Sorry about the post ms and missing the early out pick up.
I can't blieve the snow. Its unreal.
Oh my goodness, that pesky early-out. Poor Lucas and poor you! (At least you got a good nap right?)
I sometimes have postMS too and it sucks. I often feel like I have one good week a month!
What is up with just finding out about Marc's research trip?
that particular quilt could even get ME excited about quilting. i love it!
ah, the snow. it's going to be 78 degrees here today. somehow, winter has, once again, decided to pass us by...
how can you tell us about new hair, and NOT show a picture?!?
That quilt is so pretty! Oh man...
The snow is unreal- I love it when I am inside, but yesterday I was cursing it.
And poor you and Lucas on the early-out. I swear you all make those things sound so annoying...why do they do them again?!?!
And the research trip- that really sucks! Plan a scrap night if you want and I will totally come! (yes I just invited myself over- but it has been too long!)
We have early out all week- oh the mental anquish it is causing me... I just can't accept it and move on.
I feel like everyone I know is in a funk. Maybe it's just January blues. Whatever it is I hope it's over soon! I need some non hormonal days(or at least a good vacation.)
I too hate and curse the early out. Can't we just have one Friday off a month and call it good?
That quilt is to die for...makes me think about getting a Costco card just so I can pick up that book! What's it called? I will try to Amazon it...I NEED that pattern! Every spring I get the quilting bug again...this year is no different.
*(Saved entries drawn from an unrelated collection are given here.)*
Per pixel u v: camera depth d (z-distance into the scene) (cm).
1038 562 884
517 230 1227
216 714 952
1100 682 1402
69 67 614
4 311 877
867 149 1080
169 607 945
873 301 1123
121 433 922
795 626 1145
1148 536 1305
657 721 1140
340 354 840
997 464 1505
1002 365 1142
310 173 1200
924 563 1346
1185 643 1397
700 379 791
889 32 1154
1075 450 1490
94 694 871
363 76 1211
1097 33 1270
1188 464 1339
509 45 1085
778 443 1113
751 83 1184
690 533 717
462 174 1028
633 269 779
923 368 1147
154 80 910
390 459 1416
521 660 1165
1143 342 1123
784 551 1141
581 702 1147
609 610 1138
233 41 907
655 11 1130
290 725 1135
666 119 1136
All that snow is just a great reason to hibernate...too bad real life keeps going.
Love the new banner!
Oh, the wonders of the cardboard box! I remember the days of giant cardboard boxes--they were amazing!! (Especially the one that held our fridge--talk about ultimate fort material!) I'm sorry about you not liking your hair--that's always a disappointing feeling. The thing I always tell myself about hair though, is that is grows back!
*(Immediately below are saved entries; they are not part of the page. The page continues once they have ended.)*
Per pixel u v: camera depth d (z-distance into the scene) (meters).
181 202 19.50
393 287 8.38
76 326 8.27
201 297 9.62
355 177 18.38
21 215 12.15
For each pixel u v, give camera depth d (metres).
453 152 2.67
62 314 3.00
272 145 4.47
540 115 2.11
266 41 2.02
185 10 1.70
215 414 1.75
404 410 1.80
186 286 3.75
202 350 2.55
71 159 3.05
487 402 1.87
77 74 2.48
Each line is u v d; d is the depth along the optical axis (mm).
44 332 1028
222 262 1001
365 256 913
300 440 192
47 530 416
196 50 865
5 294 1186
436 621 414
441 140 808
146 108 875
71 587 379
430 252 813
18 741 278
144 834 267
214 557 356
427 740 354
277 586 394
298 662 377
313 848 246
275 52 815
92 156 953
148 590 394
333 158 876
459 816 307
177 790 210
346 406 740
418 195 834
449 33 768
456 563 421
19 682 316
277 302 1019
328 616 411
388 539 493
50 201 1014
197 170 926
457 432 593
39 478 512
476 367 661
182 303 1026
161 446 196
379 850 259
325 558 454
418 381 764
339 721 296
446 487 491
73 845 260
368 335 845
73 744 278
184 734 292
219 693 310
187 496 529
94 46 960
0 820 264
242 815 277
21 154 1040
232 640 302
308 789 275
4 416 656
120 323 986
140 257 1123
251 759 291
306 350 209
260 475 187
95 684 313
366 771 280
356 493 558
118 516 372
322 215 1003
Dang early outs! Sorry you missed picking him up!
I think quilting is so fun and creative, but I haven't made a quilt since Oh about 4-5 years ago. I keep thinking maybe I should start again, but then I don't. Have fun quilting!
oh i wanted to see the bangs!
and snow is something we just don't seem to have. it is 62 degrees here. rainy and miserable.
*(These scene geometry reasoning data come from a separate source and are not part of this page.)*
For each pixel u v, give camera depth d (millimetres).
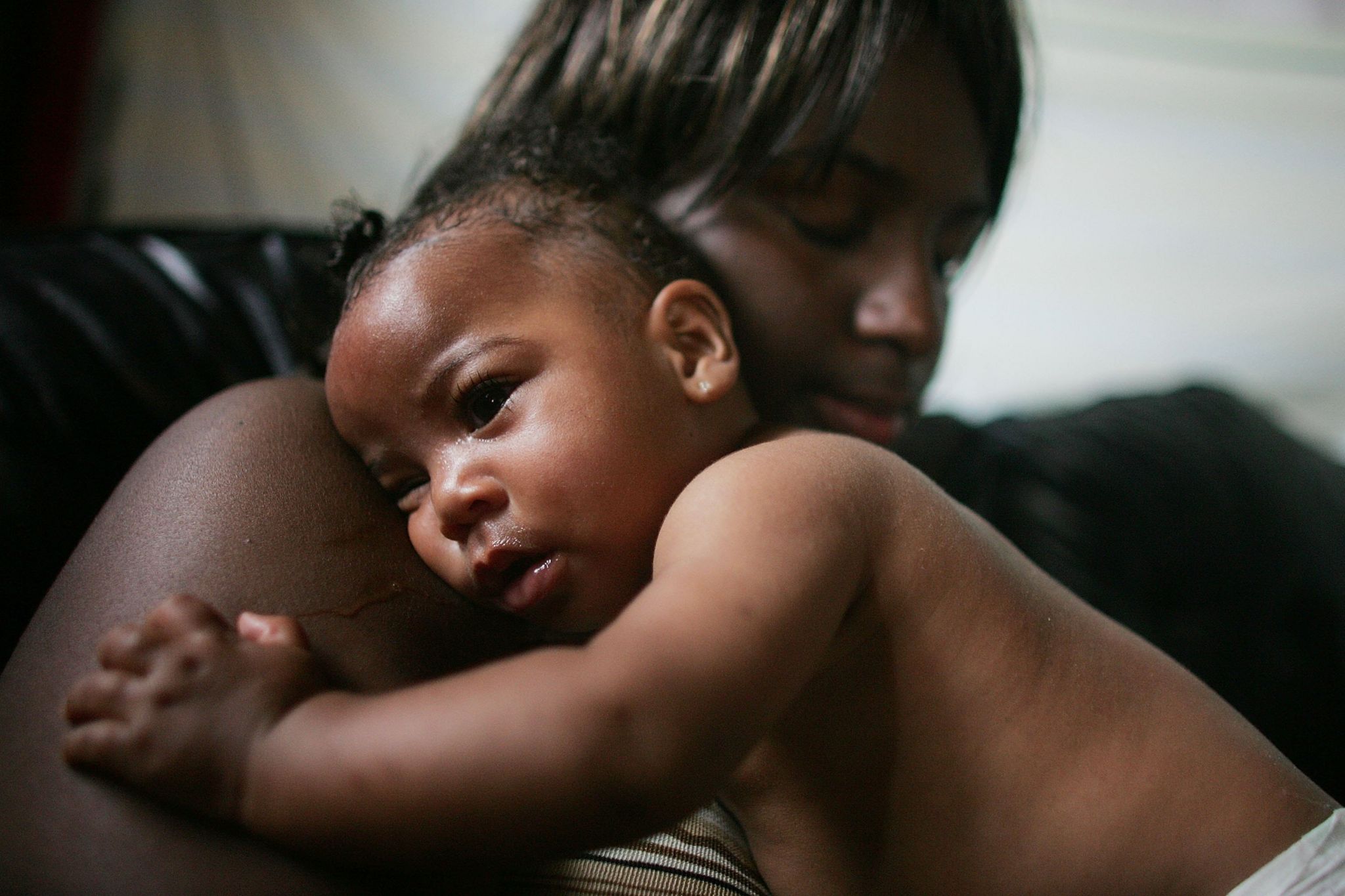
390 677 504
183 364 841
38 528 704
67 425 752
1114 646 652
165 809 414
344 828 396
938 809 586
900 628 580
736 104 779
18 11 1906
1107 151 2729
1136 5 2723
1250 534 1154
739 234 762
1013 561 667
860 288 784
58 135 1956
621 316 647
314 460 603
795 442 590
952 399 2395
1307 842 584
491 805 392
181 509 536
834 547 518
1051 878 576
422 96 2471
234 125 2334
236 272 936
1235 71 2785
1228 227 2717
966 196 842
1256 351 2500
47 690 454
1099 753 593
not sure about post-PMS but my pms is something terrible this week. i blame the wacky weather, too.
oh dear on lucas. we have late start days here and i love them. i think they make a lot of sense.
now i would have a hard time remembering early out. i hope mood is brighter over at your place today?
So just this morning the phone rang, waking me up. It was Jaclyn who had already waited 15 minutes for me to come pick her up from early morning seminary - YIKES!